Saturday, February 27, 2010

Carrot and Ginger Risotto

Yesterday was one of those rare days when I had nothing to do.  A friend who was coming to stay with us last night ended up changing his plans, and since I had requested the day off from work anyway, I ended up with the afternoon and evening free.  With the luxury of time, I decided to try my hand at Thomas Keller's soffritto recipe from the Ad Hoc Cookbook.  It's a great book filled with tons of practical recipes that you can actually make at home, but many of them take a lot of time to do them justice.  It seemed like the perfect opportunity, and one that wouldn't likely come again anytime soon.

A soffritto is any combination of slowly fried vegetables commonly used in Italian and Latin American cooking.  The most basic recipe includes onions and olive oil, but tomatoes seem to be a common theme as well.  Many Latin American soffrittos also include peppers, both sweet and spicy, as well as a variety of other seasonings.  Italian versions are often made with celery and carrots in addition to onions.  I had some carrots and a little ginger root in the fridge, so I thought, why not?  It's a common enough flavor combination that always yields delicious results.

The trick to a proper soffritto is to cook the veggies in a little bit of oil at as low a heat as possible for a really long time on the stove top.  Keller's recipe suggests five hours!  The vegetables eventually give up their water in the the bath of slowly simmering oil, becoming more concentrated.  After several hours, they caramelize and form a richly flavored paste.  Keller suggests making a big batch of it and freezing it or keeping it in the fridge for use over the course of a week.  The depth of flavor that it added to my risotto was remarkable.  Read on for the recipe...

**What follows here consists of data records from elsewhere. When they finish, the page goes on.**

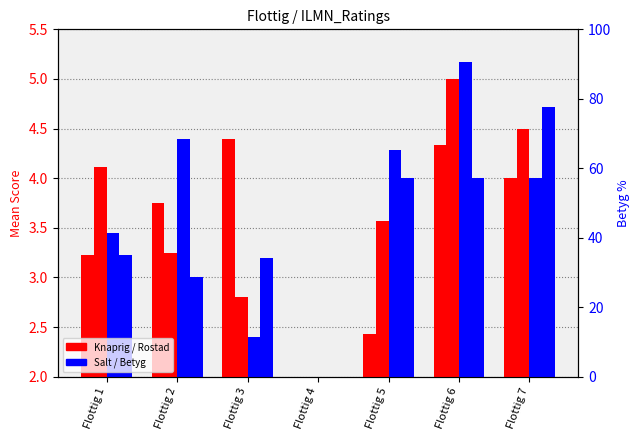

Which category has the highest value in the Rostad series?

Flottig 6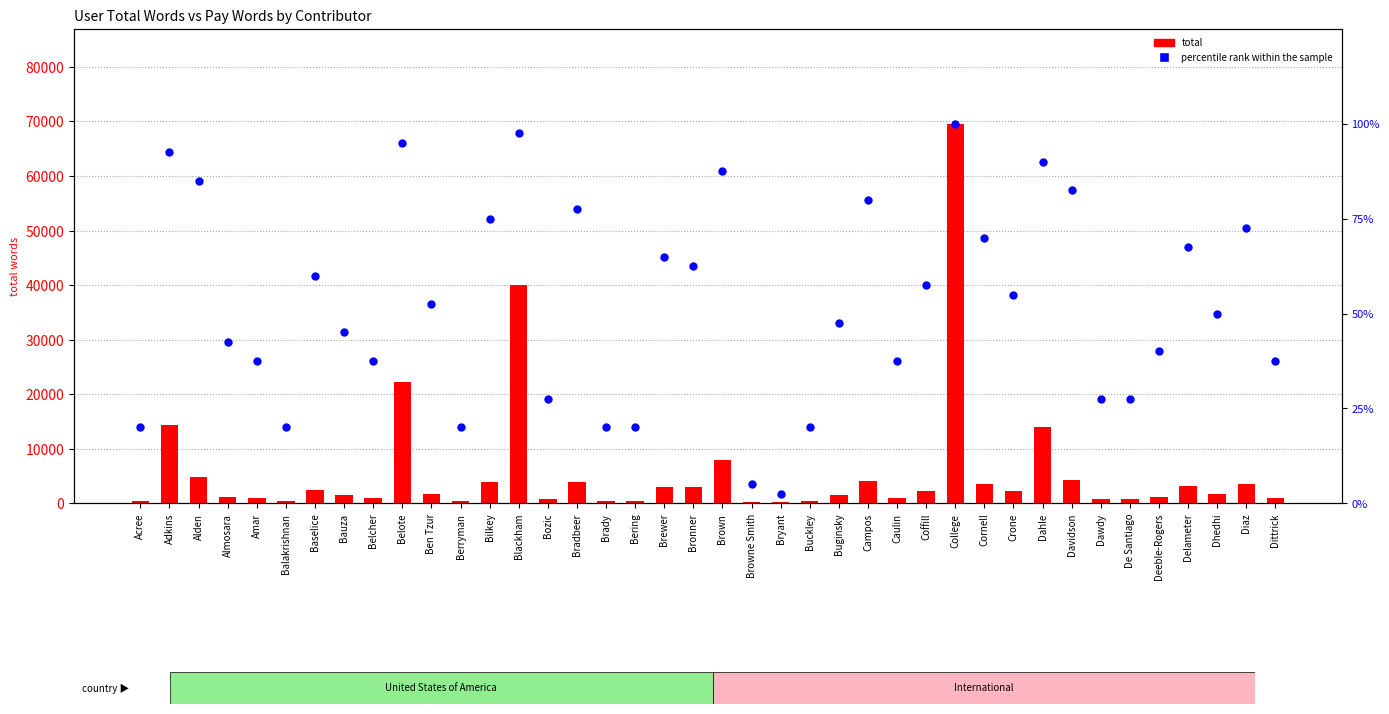

What are all the series names shown in the legend?

total, percentile rank within the sample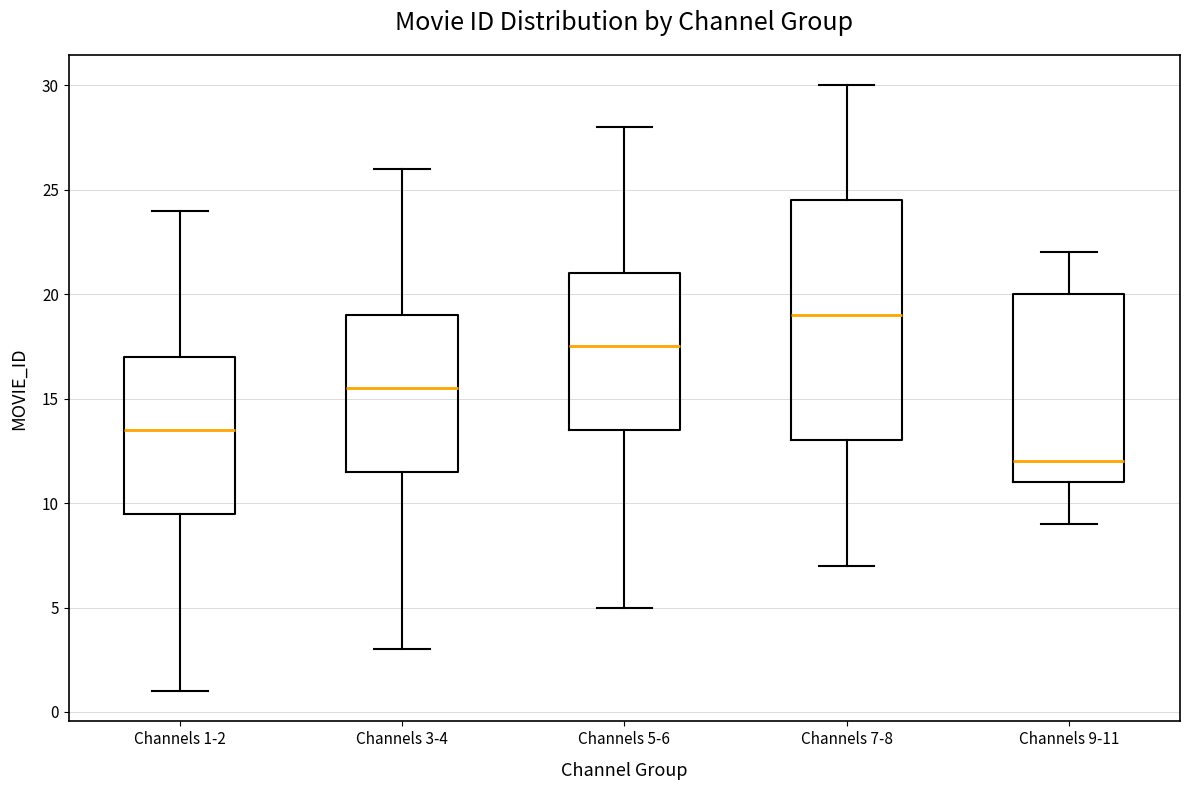

Reading left to right, read every box against the y-axis: the position of its median line, the range the box covers, and the ends of its whiskers. The values are not printed on the chart, so give them approximately, as read against the axis.

Channels 1-2: median 13.5, box 9.5 to 17.0, whiskers 1.0 to 24.0
Channels 3-4: median 15.5, box 11.5 to 19.0, whiskers 3.0 to 26.0
Channels 5-6: median 17.5, box 13.5 to 21.0, whiskers 5.0 to 28.0
Channels 7-8: median 19.0, box 13.0 to 24.5, whiskers 7.0 to 30.0
Channels 9-11: median 12.0, box 11.0 to 20.0, whiskers 9.0 to 22.0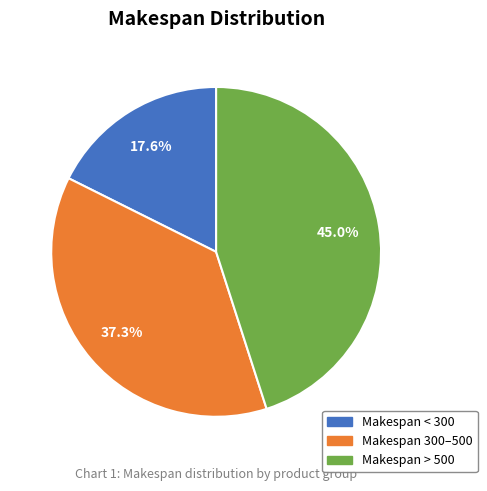

Does any single category account for the majority?

No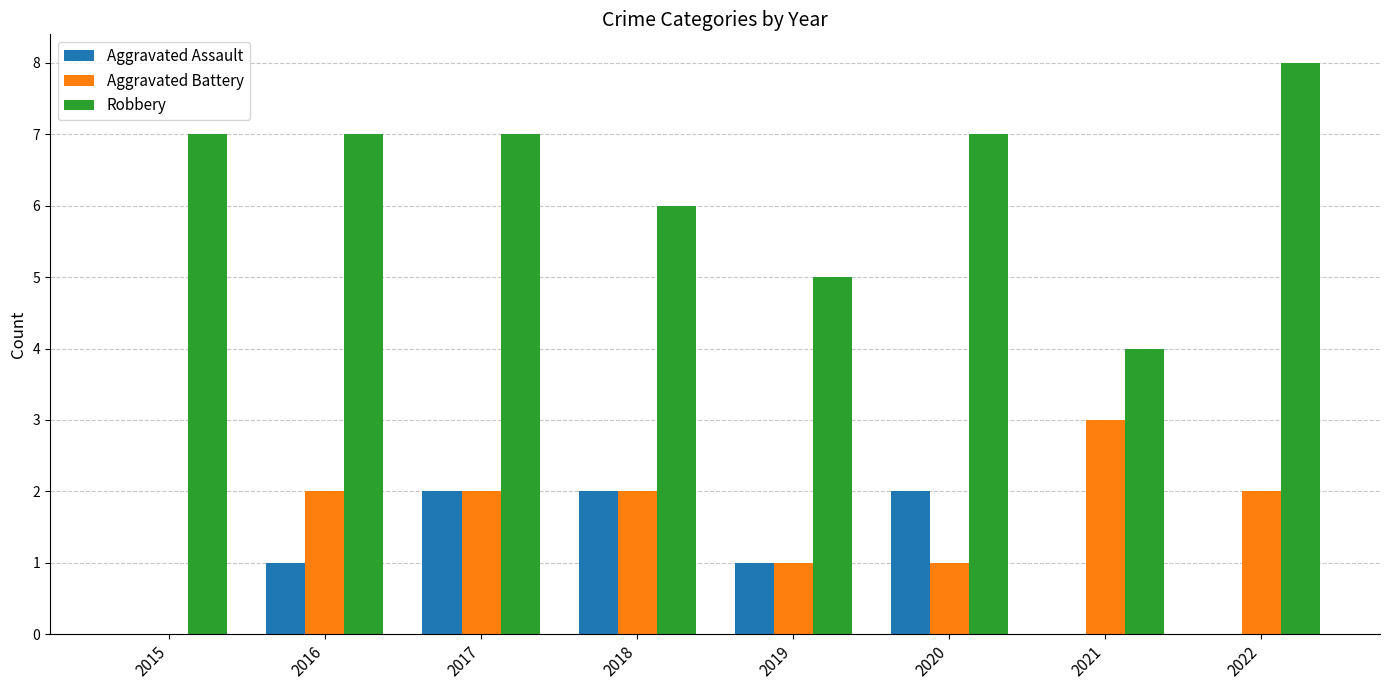

Is it true that Robbery equals 7 at 2020?

True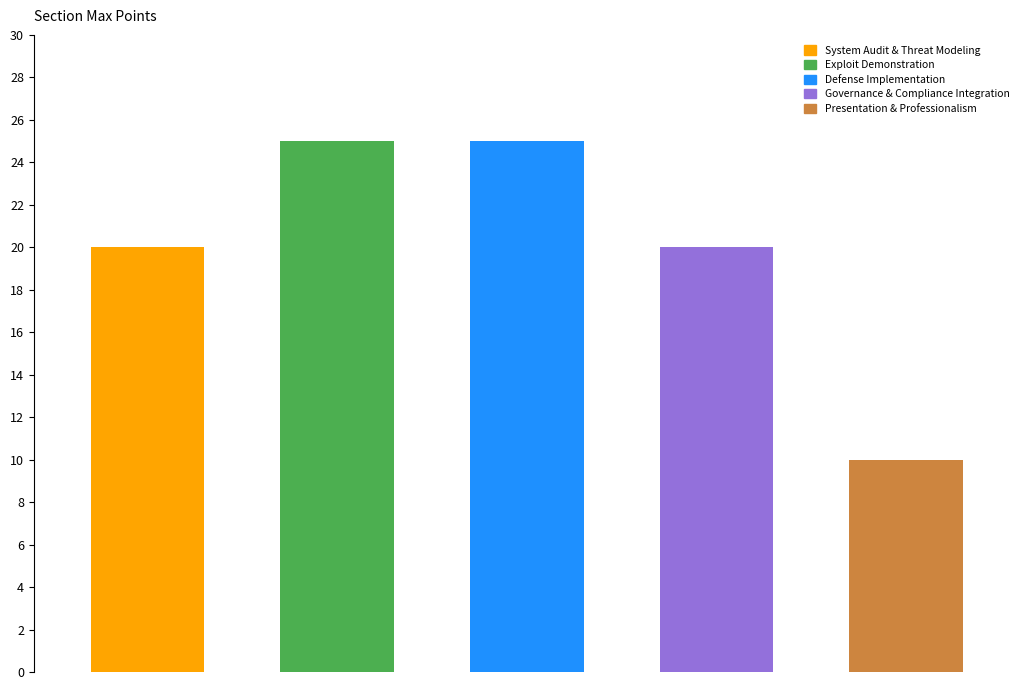

Reading right to left, what are all the values shown in this chart?

Presentation & Professionalism=10	Governance & Compliance Integration=20	Defense Implementation=25	Exploit Demonstration=25	System Audit & Threat Modeling=20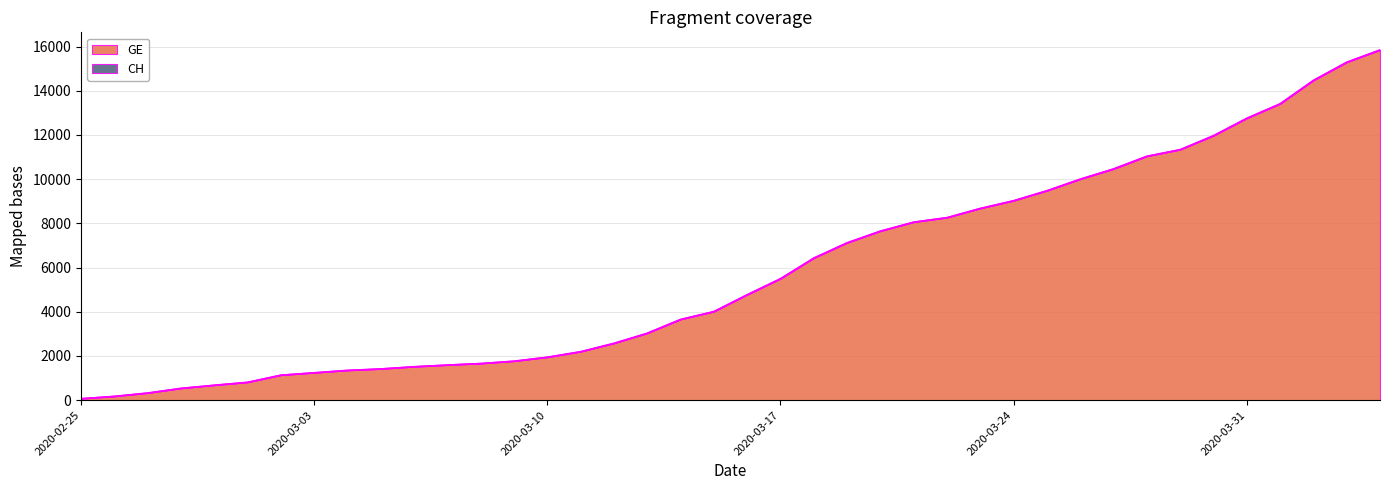

At which category is the sum across all series the highest?

2020-04-04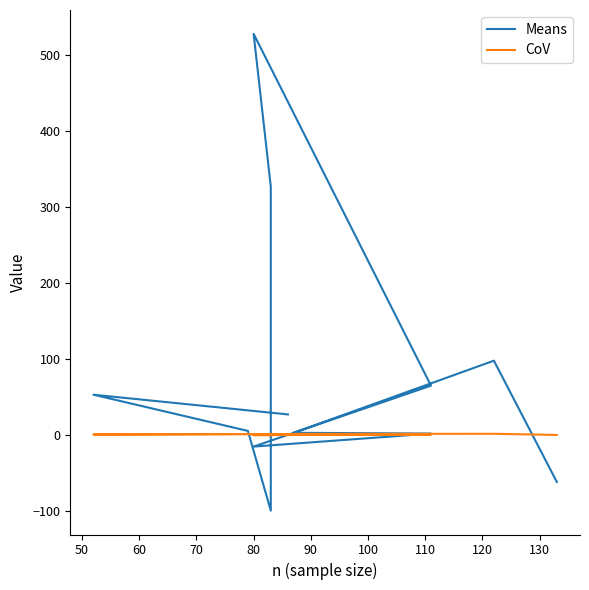

List the series in order of their peak value, lowest first.

CoV, Means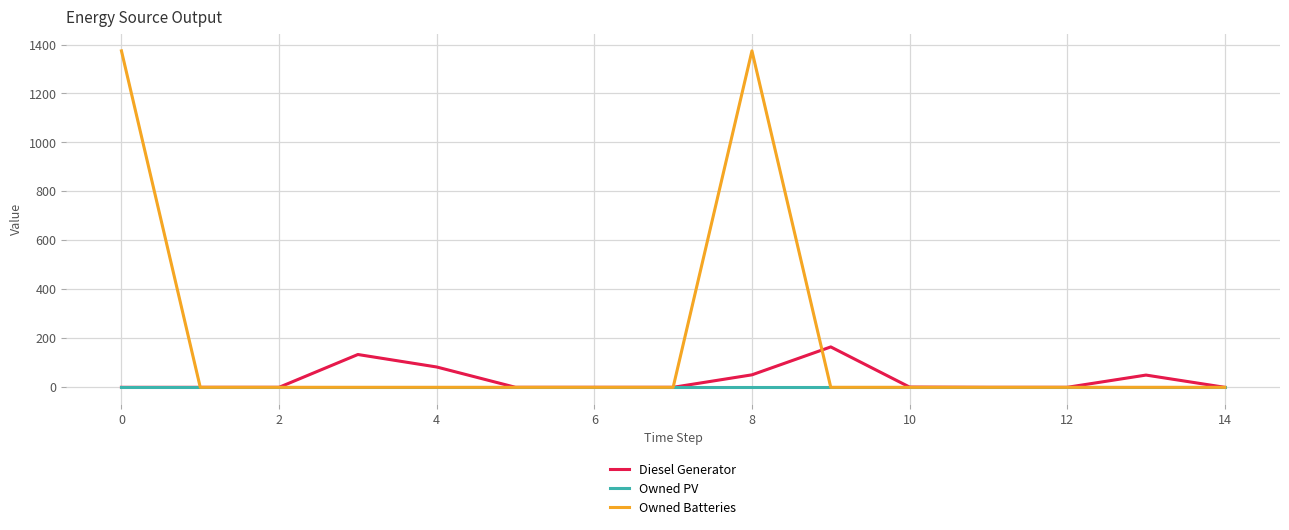

What is the sum of all Owned Batteries values?

2748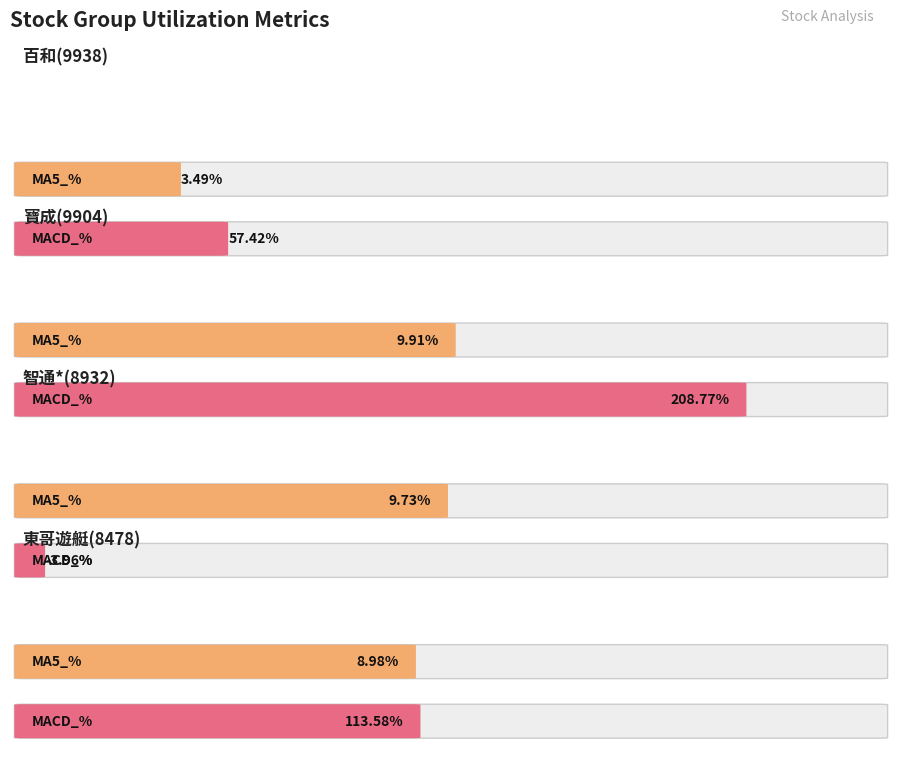

What is the label of the 3rd bar from the left?

智通*(8932)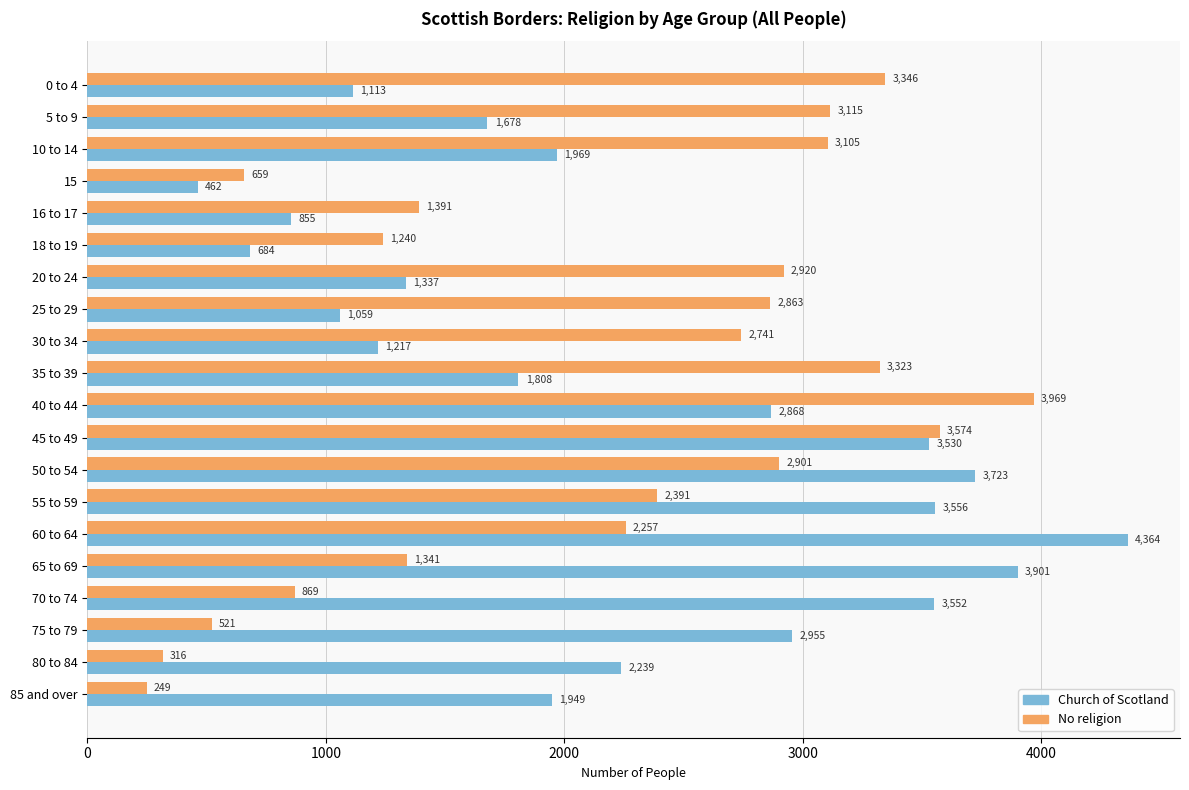

Where is Church of Scotland nearest to the value 2413?

80 to 84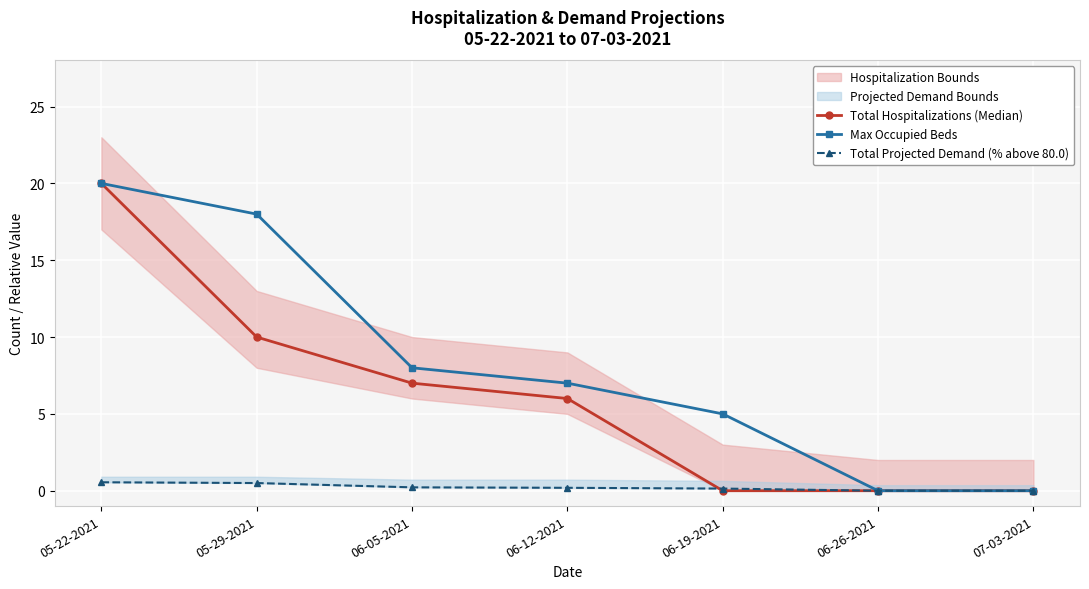

At 06-19-2021, list the series in order from smallest to largest.

Total Hospitalizations (Median), Total Projected Demand (% above 80.0), Max Occupied Beds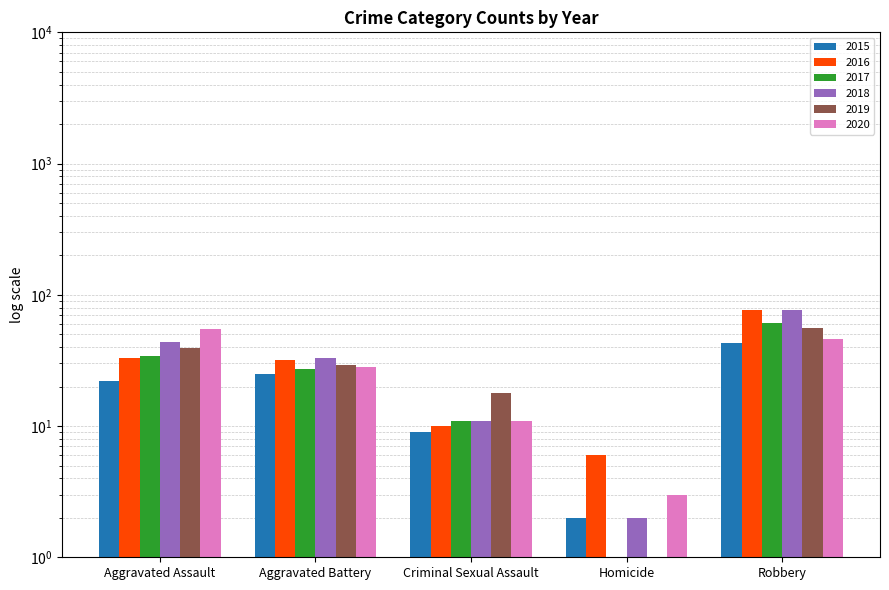

How many values in the 2016 series are below 32?

2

Carrot and Ginger Rissotto
serves 2 for a main course or 4 for a first course

for the soffritto:
4 or 5 good sized carrots, peeled and diced
1 inch piece of ginger root, peeled and diced
1 medium yellow onion, finely chopped
3 cloves garlic, minced
1 teaspoon ground coriander
1 Bay leaf
1 clove
2 or 3 tablespoons olive oil

for the risotto:
2/3 cup Arborio or other short grained rice
1/4 cup white wine or dry vermouth
1 1/2 cups water
2 tablespoons butter
1/4 cup grated Parmesan cheese
1/4 cream
aged balsamic vinegar if desired
chopped Italian parsley or cilantro if desired
salt and pepper

make the soffritto 
  1. Heat oil over very low heat in a sauce pan or small Dutch oven.
  2. When the oil begins to simmer, add the carrot, ginger, garlic, onion, Bay leaf, clove, and ground coriander.  Lightly salt them to help exude their water.
  3. Set the timer for five hours and let it sit on the stove.  Check it every now and then to make sure that it is not burning.  The heat should be at the lowest setting that your range allows.
  4. You'll know it's done when the oil is clear and the vegetables have turned into a paste.
make the risotto
  1. In the same pot, add the rice, water, and wine/vermouth to the soffritto.  Using a wooden spoon, scrape up any brown bits that have adhered to the bottom of the pan.
  2. Bring to a rolling boil, and then reduce heat to medium low.
  3. Let the rice simmer, covered on the stove for twenty minutes, stirring occasionally.
  4. Finish the dish by stirring in butter, cream, and cheese.  Correct seasoning with salt and pepper.
  5. Garnish with a drizzle of aged Balsamic vinegar and/or chopped herbs if you like.
This is a one pot meal requiring very little clean up.  I made it strictly with ingredients that I had in my home.  You can make a soffritto from just about any combination of vegetables, so experiment with what you have around.  If you follow the method, you're likely to come up with something delicious.  As you can see from my photo above, I topped it off with some roasted chicken, but you could easily omit that, making it a vegetarian offering.

You might have noticed that my risotto recipe doesn't call for the usual incessant stirring.  A friend from the kitchen at work told me that it wasn't necessary to coddle the rice quite as much as I am apt, so I forged ahead without the usual fuss.  The results were just as creamy as ever, so I am delighted to report that standing over a stove and stirring a pot of rice for twenty minutes is now a thing of the past for me.

With Wine: We drank an Albariño from Galicia in Spain with our risotto last night.  The lush tropical and stone fruit flavors of the wine complimented the exotic ginger notes very nicely and the tangy quality of the wine cut the richness provided by the cream, butter, and cheese very well.  If you're in the mood for red, try a Dolcetto d'Alba or a Valpolicella Classico (avoid a richer ripasso version).  Both of these lighter bodied wines will play nicely off the sweet root vegetable character of the carrots and will also have a similar tangy quality to the Albariño.